Над Шереметьево клубились тяжелые груды облаков. Трепыхался серый парус дождя, холодного и совсем осеннего. Из окна автобуса я смотрел на деревья с мелкой листвой, от которых давно отвык, и на мокрую ленту дороги. Цеплялся взглядом за кириллицу на рекламных щитах.

Мутило и скручивало похмелье.

Мать рассказывала о своих церковных делах, но я не слушал ее.

Квартиру, где я когда-то жил, снимали не то белорусы, не то украинцы. Никто не ожидал моего возвращения летом. Пусть живут, сказал я матери, работы пока все равно нет, и неизвестно, когда будет.

Объяснять, почему не вернусь в университет, не стал.

Возле входа в метро остановился, попросил купить пива.

Оставшуюся часть дороги мать, молча, плакала.


За пару недель, что я провел в ее доме, убедился – надо бежать. Было тягостно от развешенных по комнатам иконок, от монотонного бормотания за стеной по утрам. Мать молилась и вечером, но я появлялся в квартире далеко за полночь. Стараясь не шуметь, ставил в холодильник утренний опохмел и прямо в одежде валился на кровать.

Долежав в зыбкой дремоте до утра, уходил из дома. Шлялся по городу. Вздрагивал от русской речи, изумлялся ценникам в магазинах, шарахался от милиции. Сидел на скамейках бульваров, разглядывал прохожих.

Пил из пластиковых стаканчиков водку и закусывал вкуснейшей вареной колбасой, закрывая от удовольствия глаза.

Ни с кем из знакомых встречаться не стал.

Нелюдимость развилась до паранойи.

От всего этого я и свалил в деревню.

Продышаться. Отдохнуть. Понять, жива ли моя душа.


В деревне жил бирюком, изредка выбираясь в колхоз за консервами и хлебом. Холод и скука. Мертвый сезон.

Сколько я тут не был?..

Летние деревенские дружки мои уже несколько лет отдыхают на кладбище: в деревне пьют без жалости, конец всегда скор и предсказуем.

Ходил навестить их.

Скучные черные плитки за оградой. Серый деревянный столик и мутный стакан, до половины полный трухою и водой.

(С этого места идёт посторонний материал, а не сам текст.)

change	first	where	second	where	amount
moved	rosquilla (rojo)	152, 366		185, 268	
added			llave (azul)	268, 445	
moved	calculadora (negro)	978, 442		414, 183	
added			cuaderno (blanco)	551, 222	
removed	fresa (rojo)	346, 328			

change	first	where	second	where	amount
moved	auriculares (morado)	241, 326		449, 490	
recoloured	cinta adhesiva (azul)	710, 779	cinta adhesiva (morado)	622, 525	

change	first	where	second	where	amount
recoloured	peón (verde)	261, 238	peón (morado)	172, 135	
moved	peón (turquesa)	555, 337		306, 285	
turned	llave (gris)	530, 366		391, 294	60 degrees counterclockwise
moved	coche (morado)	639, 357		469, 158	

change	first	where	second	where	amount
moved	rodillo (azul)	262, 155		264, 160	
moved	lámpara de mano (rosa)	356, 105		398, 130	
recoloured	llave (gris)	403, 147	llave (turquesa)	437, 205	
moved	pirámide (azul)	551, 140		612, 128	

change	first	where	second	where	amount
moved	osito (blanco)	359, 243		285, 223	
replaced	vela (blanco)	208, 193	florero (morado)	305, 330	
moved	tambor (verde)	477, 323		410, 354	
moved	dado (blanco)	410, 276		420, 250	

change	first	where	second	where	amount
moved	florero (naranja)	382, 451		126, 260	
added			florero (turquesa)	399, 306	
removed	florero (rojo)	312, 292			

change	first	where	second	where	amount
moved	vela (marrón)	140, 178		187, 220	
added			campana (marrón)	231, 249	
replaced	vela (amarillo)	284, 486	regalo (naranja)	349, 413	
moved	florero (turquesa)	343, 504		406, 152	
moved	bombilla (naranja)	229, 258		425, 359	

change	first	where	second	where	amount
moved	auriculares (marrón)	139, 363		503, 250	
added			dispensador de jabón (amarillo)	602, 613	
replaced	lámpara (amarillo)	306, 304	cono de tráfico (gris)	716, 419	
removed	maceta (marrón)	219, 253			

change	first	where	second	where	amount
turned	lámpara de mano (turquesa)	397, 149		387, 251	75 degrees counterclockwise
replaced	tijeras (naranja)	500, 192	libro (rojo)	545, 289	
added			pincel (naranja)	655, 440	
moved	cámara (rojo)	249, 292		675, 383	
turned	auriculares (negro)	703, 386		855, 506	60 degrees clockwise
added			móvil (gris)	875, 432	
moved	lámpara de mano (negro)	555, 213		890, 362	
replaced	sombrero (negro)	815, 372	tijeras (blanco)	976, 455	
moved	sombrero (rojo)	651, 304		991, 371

С мокрых берез падала мелкая листва. Где-то вдалеке тарахтел трактор.


Тогда-то я и пошел по раскисшему полю в поселок, напрямки, под дождем. Помянуть людей – дело святое. Потом уже, не утруждаясь дальними походами, брал самогон у Мордвихи, мужиковатой бабы с татарским лицом-сковородкой и злыми, по-кошачьи зелеными глазами.

Местные считают ее колдуньей.

Ненавидят, но ходят за ханкой и еще заговаривать больные зубы.

Выблевывая с крыльца воняющее ацетоном пойло, я ненавидел Мордвиху тоже…


Болел правый бок, ныло от спазмов горло, заходилось мелкой дрожью сердце.

Я вдыхал холодный воздух, сплевывал нутряную горечь, держась за дверной косяк. Вглядывался в темноту сада. Возвращался в дом. Пил сырую воду, прямо из ведра. Закуривал и корябал шариковой ручкой в тетради…


Разбросанные по всему дому листы бумаги – мятые, рваные, в червоточинах строчек, вставок, правок и приписок. Молчаливые свидетели – в творчестве настала осень. Не та, чужая – урожайная болдинская. Своя личная осень. Поздняя, безнадежная осень запившего еще по весне крестьянина. Осень проебавшей все на свете стрекозы.

Так пойди ж и попляши…

На обратной стороне увядших листов тянулись невнятные строчки. Выводимые пьяной рукой буквы плясали, точно висельник. Строки кривило на сторону…


«И! Эр! Сань!..»

Неужели это все было со мной?..


Ветер со стороны широкой, блестящей реки.

Солнечная пляска на смеющихся губах.

Волосы – вороным крылом, их яблочный запах.

Трепет изумрудной листвы, южный закат, теплый камень парковой скамьи.

Влажная ночь.

Кипарисы.

Луна над ними и вторым светилом – как солнце – яркий фонарь.

Тонкое, гибкое тело в моих руках.

Блеск волос и теплые губы.

Шепот – на чужом языке, в чужой стране – такой родной шепот…

«Во ай ни…»


Ли Мэй.

Девочка-женщина, встреченная на другом конце земли.